AFP file photo used for representationNEW DELHI: The pandemic has highlighted the role of the public sector in saving lives and livelihoods”. That might sound like something straight out of a left wing publication, but it’s actually the opening of a blog by officials of the biggest champion of privatisation, the International Monetary Fund (IMF).
Emblematic of how the world is viewing the public sector through new lenses thanks to the crisis, the blog post concludes that well-governed and financially healthy state-owned enterprises can help combat crises such as the pandemic and promote development goals.
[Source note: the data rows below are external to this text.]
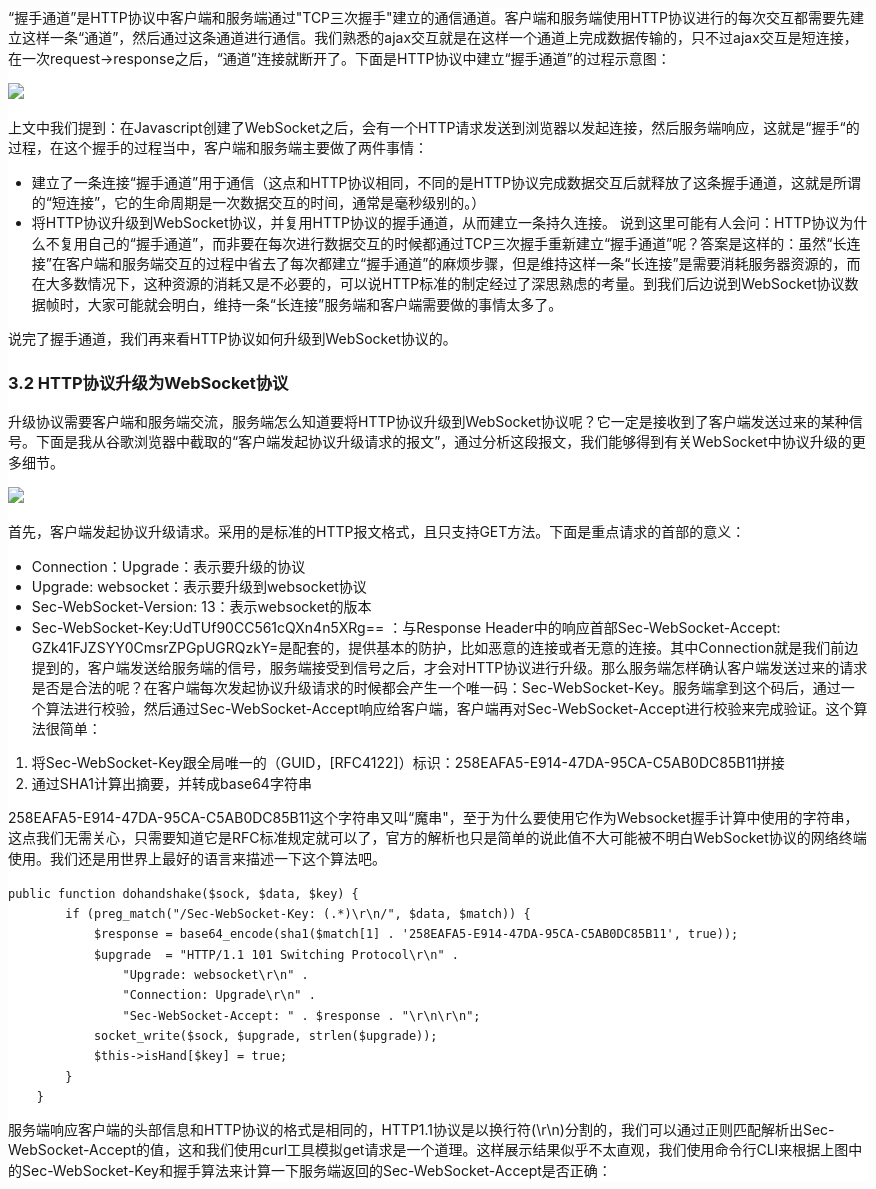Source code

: “握手通道”是HTTP协议中客户端和服务端通过"TCP三次握手"建立的通信通道。客户端和服务端使用HTTP协议进行的每次交互都需要先建立这样一条“通道”，然后通过这条通道进行通信。我们熟悉的ajax交互就是在这样一个通道上完成数据传输的，只不过ajax交互是短连接，在一次request->response之后，“通道”连接就断开了。下面是HTTP协议中建立“握手通道”的过程示意图：

![](https://user-gold-cdn.xitu.io/2020/1/13/16f9ef56adac8cc9?w=800&h=478&f=png&s=163832)

上文中我们提到：在Javascript创建了WebSocket之后，会有一个HTTP请求发送到浏览器以发起连接，然后服务端响应，这就是“握手“的过程，在这个握手的过程当中，客户端和服务端主要做了两件事情：

- 建立了一条连接“握手通道”用于通信（这点和HTTP协议相同，不同的是HTTP协议完成数据交互后就释放了这条握手通道，这就是所谓的“短连接”，它的生命周期是一次数据交互的时间，通常是毫秒级别的。）
- 将HTTP协议升级到WebSocket协议，并复用HTTP协议的握手通道，从而建立一条持久连接。
说到这里可能有人会问：HTTP协议为什么不复用自己的“握手通道”，而非要在每次进行数据交互的时候都通过TCP三次握手重新建立“握手通道”呢？答案是这样的：虽然“长连接”在客户端和服务端交互的过程中省去了每次都建立“握手通道”的麻烦步骤，但是维持这样一条“长连接”是需要消耗服务器资源的，而在大多数情况下，这种资源的消耗又是不必要的，可以说HTTP标准的制定经过了深思熟虑的考量。到我们后边说到WebSocket协议数据帧时，大家可能就会明白，维持一条“长连接”服务端和客户端需要做的事情太多了。

说完了握手通道，我们再来看HTTP协议如何升级到WebSocket协议的。

### 3.2 HTTP协议升级为WebSocket协议

升级协议需要客户端和服务端交流，服务端怎么知道要将HTTP协议升级到WebSocket协议呢？它一定是接收到了客户端发送过来的某种信号。下面是我从谷歌浏览器中截取的“客户端发起协议升级请求的报文”，通过分析这段报文，我们能够得到有关WebSocket中协议升级的更多细节。


![](https://user-gold-cdn.xitu.io/2020/1/13/16f9ef77ca1e6476?w=800&h=387&f=png&s=125303)

首先，客户端发起协议升级请求。采用的是标准的HTTP报文格式，且只支持GET方法。下面是重点请求的首部的意义：

- Connection：Upgrade：表示要升级的协议
- Upgrade: websocket：表示要升级到websocket协议
- Sec-WebSocket-Version: 13：表示websocket的版本
- Sec-WebSocket-Key:UdTUf90CC561cQXn4n5XRg== ：与Response Header中的响应首部Sec-WebSocket-Accept: GZk41FJZSYY0CmsrZPGpUGRQzkY=是配套的，提供基本的防护，比如恶意的连接或者无意的连接。其中Connection就是我们前边提到的，客户端发送给服务端的信号，服务端接受到信号之后，才会对HTTP协议进行升级。那么服务端怎样确认客户端发送过来的请求是否是合法的呢？在客户端每次发起协议升级请求的时候都会产生一个唯一码：Sec-WebSocket-Key。服务端拿到这个码后，通过一个算法进行校验，然后通过Sec-WebSocket-Accept响应给客户端，客户端再对Sec-WebSocket-Accept进行校验来完成验证。这个算法很简单：

1. 将Sec-WebSocket-Key跟全局唯一的（GUID，[RFC4122]）标识：258EAFA5-E914-47DA-95CA-C5AB0DC85B11拼接
2. 通过SHA1计算出摘要，并转成base64字符串

258EAFA5-E914-47DA-95CA-C5AB0DC85B11这个字符串又叫“魔串"，至于为什么要使用它作为Websocket握手计算中使用的字符串，这点我们无需关心，只需要知道它是RFC标准规定就可以了，官方的解析也只是简单的说此值不大可能被不明白WebSocket协议的网络终端使用。我们还是用世界上最好的语言来描述一下这个算法吧。

```
public function dohandshake($sock, $data, $key) {
        if (preg_match("/Sec-WebSocket-Key: (.*)\r\n/", $data, $match)) {
            $response = base64_encode(sha1($match[1] . '258EAFA5-E914-47DA-95CA-C5AB0DC85B11', true));
            $upgrade  = "HTTP/1.1 101 Switching Protocol\r\n" .
                "Upgrade: websocket\r\n" .
                "Connection: Upgrade\r\n" .
                "Sec-WebSocket-Accept: " . $response . "\r\n\r\n";
            socket_write($sock, $upgrade, strlen($upgrade));
            $this->isHand[$key] = true;
        }
    }
```

服务端响应客户端的头部信息和HTTP协议的格式是相同的，HTTP1.1协议是以换行符(\r\n)分割的，我们可以通过正则匹配解析出Sec-WebSocket-Accept的值，这和我们使用curl工具模拟get请求是一个道理。这样展示结果似乎不太直观，我们使用命令行CLI来根据上图中的Sec-WebSocket-Key和握手算法来计算一下服务端返回的Sec-WebSocket-Accept是否正确：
Authored by a senior economist and two senior officials in the fiscal affairs department of the IMF, the blog post titled ‘State-Owned Enterprises in the Time of Covid-19’ adds that state-owned enterprises such as public utilities that provide essential services and public banks that provide loans to small businesses are part of that effort.
“Governments create the enterprises to meet specific goals and mandates, such as the provision of water, electricity, or transportation routes that the private sector would not find profitable. However, these mandates are often not appropriately funded, with consequences for people’s lives. State-owned enterprises are falling short in many developing countries, where more than 2 billion people remain without access to safe water and more than 0.8 billion lack reliable electricity,” stated the post published in IMF Blog.
The authors caution that to deliver on the development goals promised, many of these state enterprises needed further reforms, without which their cost to society and the economy could be large.